Quinn’s new plan falls short of what the papers have demanded. She’s assiduously courted the Times in particular; its endorsement carries great weight in a Democratic primary. One week after the slush-fund scandal broke, Quinn headed to the Times’ office to explain herself to members of its editorial board (Quinn says she’s had phone chats with editorial writers at the Daily News and the Post). So far, the Times has decried the council’s spending excesses and called on Quinn to fix the system. “The Times is buying the Quinn spin: She’s been trying to wrap her arms around this recalcitrant council to clean it up,” one member says. “There’s grains of truth in that. But the reality is that she was enormously power-hungry and was a control freak. I don’t believe she wanted the $4.5 million reserve for any personal enrichment. She wanted it for total control.”
Yet if Quinn is guilty of nothing more than playing hardball—and a panicky, self-interested initial response to the slush-fund scandal—she deserves a second chance. Some of the recent pounding she’s taken has been unfair; her predecessors Miller and Vallone should be sharing the heat. Certainly some of Quinn’s explanations have been dodgy. But she’s also capable of admitting, “Did I think, as a speaker, having the [reserve] money to give out through the year might give me political leverage? Of course I did. I’m not going to lie to people that I didn’t think that. Is that a good reform thing to have thought? No … But that’s the truth.” Quinn’s consultants are counting on short attention spans and the drying up of the council’s scandals to salvage her career. But more of that kind of bluntness would do her the most good.
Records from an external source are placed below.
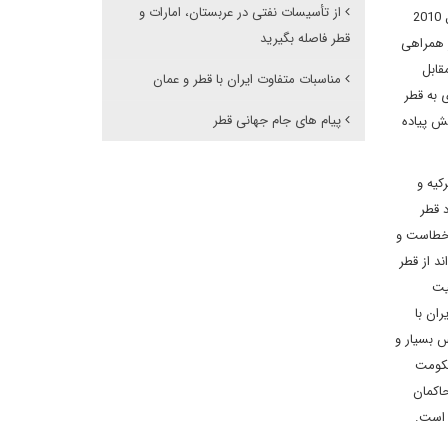
از تأسیسات نفتی در عربستان، امارات و
سایر کشورهای حوزه خلیج فارس بیشتر است. رای منفی قطر به قطعنامه ضد ایرانی 1969 شورای امنیت سازمان ملل و پیمان همکاری قطر با ایران در سال 2010
قطر فاصله بگیرید
ر همراهی
قابل
مناسبات متفاوت ایران با قطر و عمان
 به قطر
پیام های جام جهانی قطر
قش پیاده
کیه و
 قطر
 خطاست و
ند از قطر
یت
ان با
 بسیار و
 خود حکومت
حاکمان
 است.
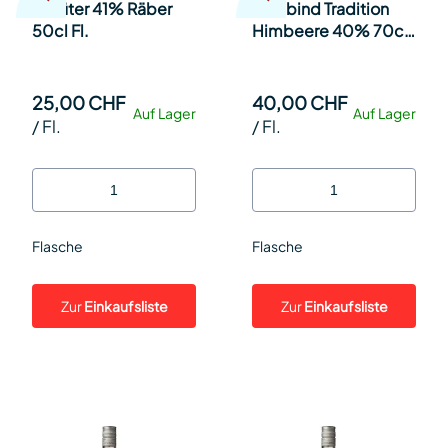
Chrüter 41% Räber
Fassbind Tradition
50cl Fl.
Himbeere 40% 70cl
Fl.
25,00 CHF
40,00 CHF
Auf Lager
Auf Lager
/
Fl.
/
Fl.
Flasche
Flasche
Zur
Einkaufsliste
Zur
Einkaufsliste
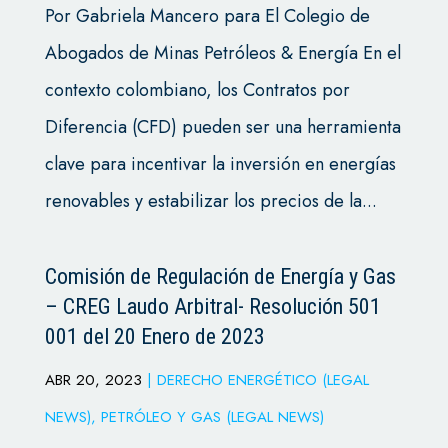
Por Gabriela Mancero para El Colegio de
Abogados de Minas Petróleos & Energía En el
contexto colombiano, los Contratos por
Diferencia (CFD) pueden ser una herramienta
clave para incentivar la inversión en energías
renovables y estabilizar los precios de la...
Comisión de Regulación de Energía y Gas
– CREG Laudo Arbitral- Resolución 501
001 del 20 Enero de 2023
ABR 20, 2023
|
DERECHO ENERGÉTICO (LEGAL
NEWS)
,
PETRÓLEO Y GAS (LEGAL NEWS)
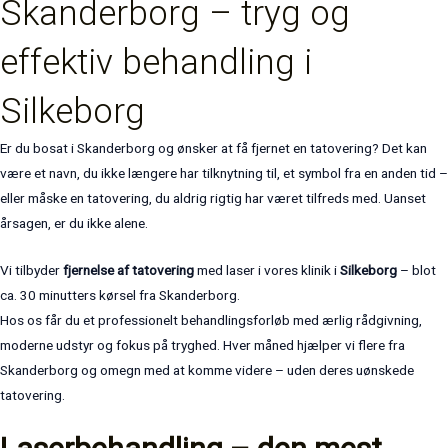
Skanderborg – tryg og
effektiv behandling i
Silkeborg
Er du bosat i Skanderborg og ønsker at få fjernet en tatovering? Det kan
være et navn, du ikke længere har tilknytning til, et symbol fra en anden tid –
eller måske en tatovering, du aldrig rigtig har været tilfreds med. Uanset
årsagen, er du ikke alene.
Vi tilbyder
fjernelse af tatovering
med laser i vores klinik i
Silkeborg
– blot
ca. 30 minutters kørsel fra Skanderborg.
Hos os får du et professionelt behandlingsforløb med ærlig rådgivning,
moderne udstyr og fokus på tryghed. Hver måned hjælper vi flere fra
Skanderborg og omegn med at komme videre – uden deres uønskede
tatovering.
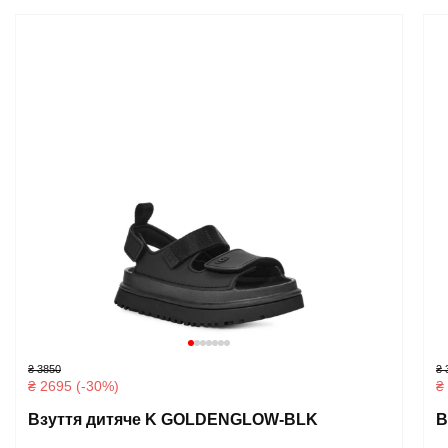
₴ 3850
₴ 
₴ 2695 (-30%)
₴
Взуття дитяче K GOLDENGLOW-BLK
В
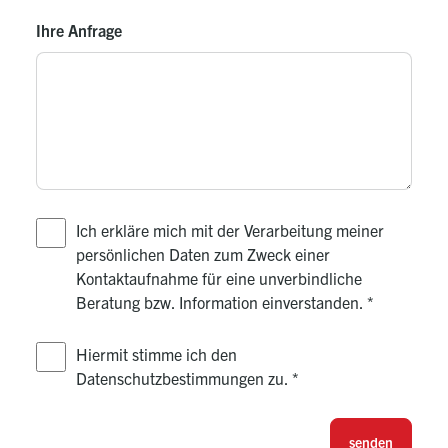
Ihre Anfrage
Ich erkläre mich mit der Verarbeitung meiner
persönlichen Daten zum Zweck einer
Kontaktaufnahme für eine unverbindliche
Beratung bzw. Information einverstanden.
*
Hiermit stimme ich den
Datenschutzbestimmungen zu.
*
senden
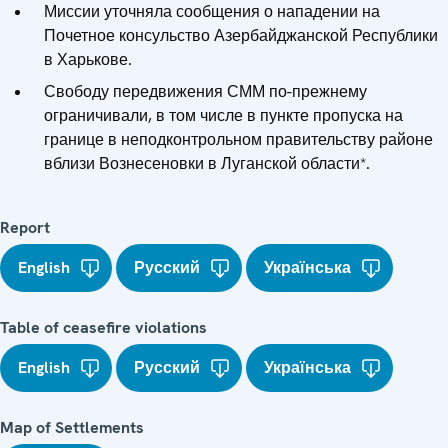
Миссии уточняла сообщения о нападении на
Почетное консульство Азербайджанской Республики
в Харькове.
Свободу передвижения СММ по-прежнему
ограничивали, в том числе в пункте пропуска на
границе в неподконтрольном правительству районе
вблизи Вознесеновки в Луганской области*.
Report
English
Русский
Українська
Table of ceasefire violations
English
Русский
Українська
Map of Settlements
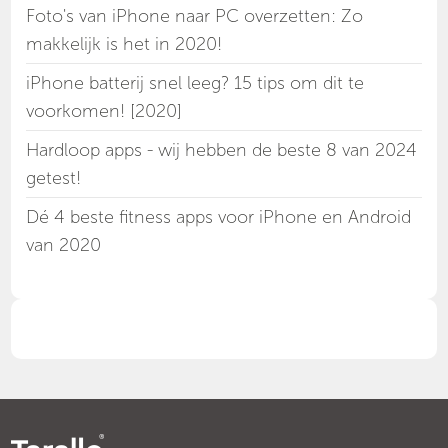
Foto's van iPhone naar PC overzetten: Zo
makkelijk is het in 2020!
iPhone batterij snel leeg? 15 tips om dit te
voorkomen! [2020]
Hardloop apps - wij hebben de beste 8 van 2024
getest!
Dé 4 beste fitness apps voor iPhone en Android
van 2020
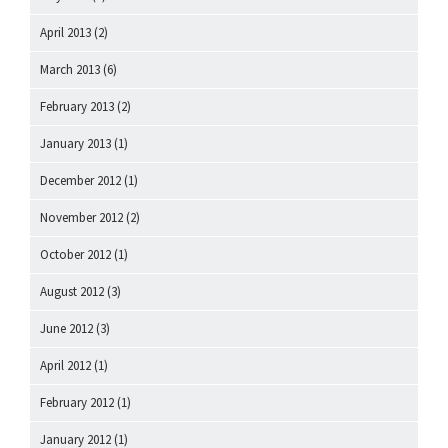
April 2013
(2)
March 2013
(6)
February 2013
(2)
January 2013
(1)
December 2012
(1)
November 2012
(2)
October 2012
(1)
August 2012
(3)
June 2012
(3)
April 2012
(1)
February 2012
(1)
January 2012
(1)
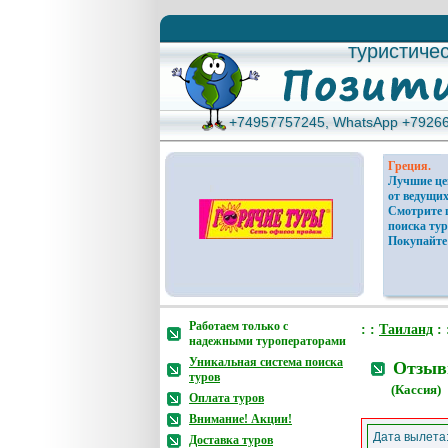
туристиче
туристиче
+74957757245, WhatsApp +7926
+74957757245, WhatsApp +7926
Греция.
Лучшие ц
от ведущих
Смотрите 
поиска тур
Покупайте
Работаем только с
: :
Таиланд
: 
надежными туроператорами
Уникальная система поиска
Отзывы
туров
(Кассия)
Оплата туров
Внимание! Акции!
Дата вылета
Доставка туров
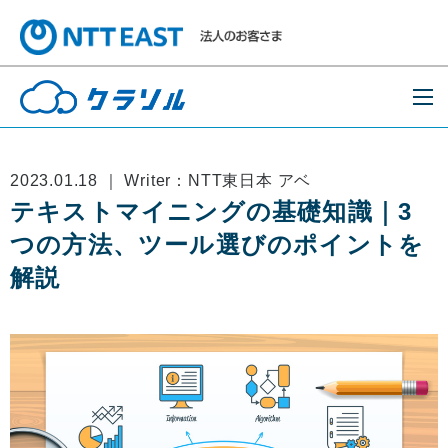
2023.01.18 ｜ Writer：NTT東日本 アベ
テキストマイニングの基礎知識｜3
つの方法、ツール選びのポイントを
解説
Lately, Quinn has put away the tissues, vigorously defended her honesty, and focused on ways to minimize the pain from Bloomberg’s budget cuts. Yet clouds hover. Quinn claims two former budget staffers didn’t follow her orders to shut down the shadowy reserve fund; investigators will no doubt want to hear whether the ex-staffers’ versions are as complimentary to Quinn. The U.S. Attorney’s office and the city’s Department of Investigation are reportedly sifting through thousands of documents, concentrating on the financial records of 100 youth groups that received member-item funding. Quinn is tormented by the idea that more surprises may lie ahead. “Not having control over any situation for anybody is a terrifying thing,” she says, pulling fiercely at her necklace again. “If you’re somebody who likes control, it’s even more terrifying.”